Whether Apple will ever move from their position is unknown at this time, but fans are stubborn on this point. They want a merged experience of macOS and iPadOS on devices like iPad and iMac. Below are just a couple of the comments that are found at the bottom of the TechCrunch report:


"Why bother putting an M1 in it if you're not going to give us MacOS to go with it. We could have taken the typical marginal speed bump that we normally expect with the AX processor line and moved on." (Gregory Pierce)


"It's crazy that they have hobbled the M1 chip with iPadOS still. Pro iPads should be macOS and iPad should be iPadOS to differentiate. I would have instantly bought if was macOS, but it's a giant meh knowing M1 is being held back." (Ben Mullinger)


Windows customers love the merged experience that includes touch and pen input and many Apple fans would love to have the same experience with a merged Apple OS. Yet, it's hard for Apple to want to provide customers with what they want at this time because they fear a fall in sales. Of course Apple executives will vehemently deny this, but customers, like those who wanted an iPhone phablet, eventually forced Apple's hand.

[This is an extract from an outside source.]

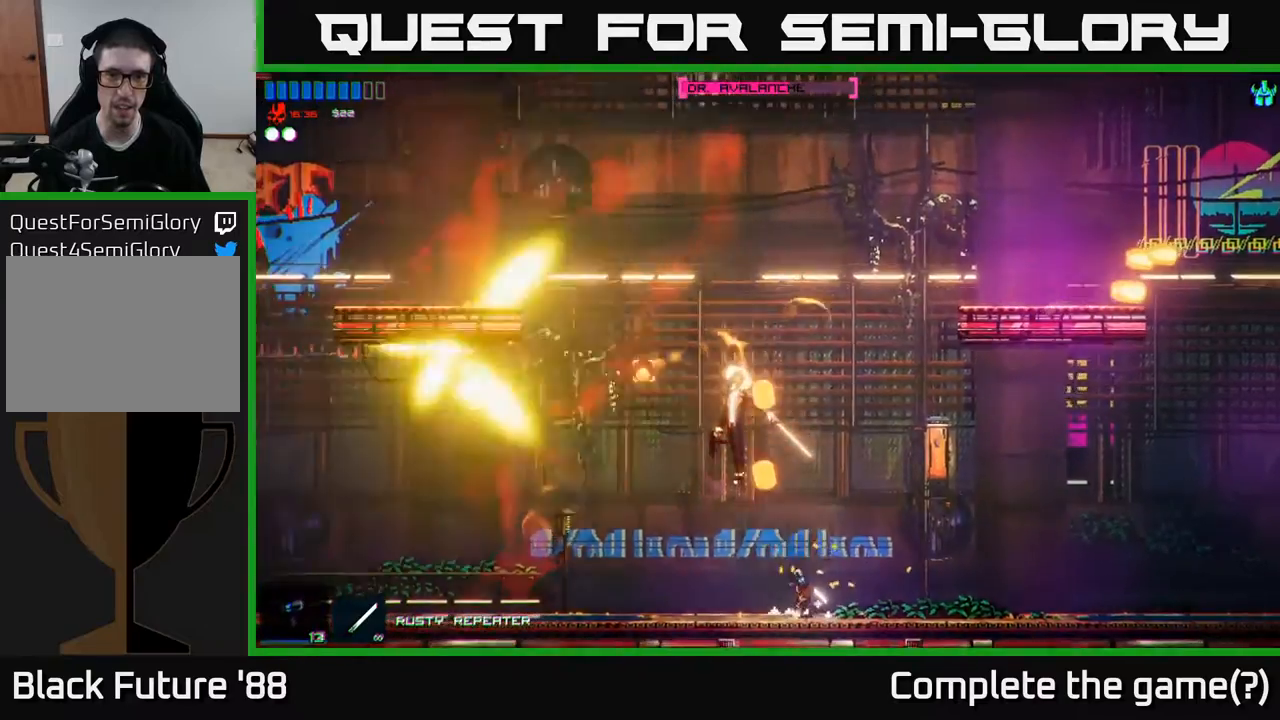
{"buttons": [], "left_stick": "center", "right_stick": "left", "events": [[83, "left_stick", "center"], [133, "right_stick", "left"], [250, "left_stick", "right"], [367, "left_stick", "center"]]}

Customers will continue to complain that they want a merged OS experience in the hopes that Apple will one day actually listen to them and give them what they want.  Apple could always introduce a merged OS option for regular customers while keeping their Pro model pure iPadOS.  If Windows engineers figured it out, I'm sure that Apple's engineers could do this in their sleep. It's a marketing decision, not a technical one.  


Update 10:05 a.m. PST: Microsoft has taken advantage of this conversation and introduces a new Microsoft Surface notebook v. MacBook Air ad and right out of the bat, the number one feature that they boast having over the MacBook Air, is having a touch screen.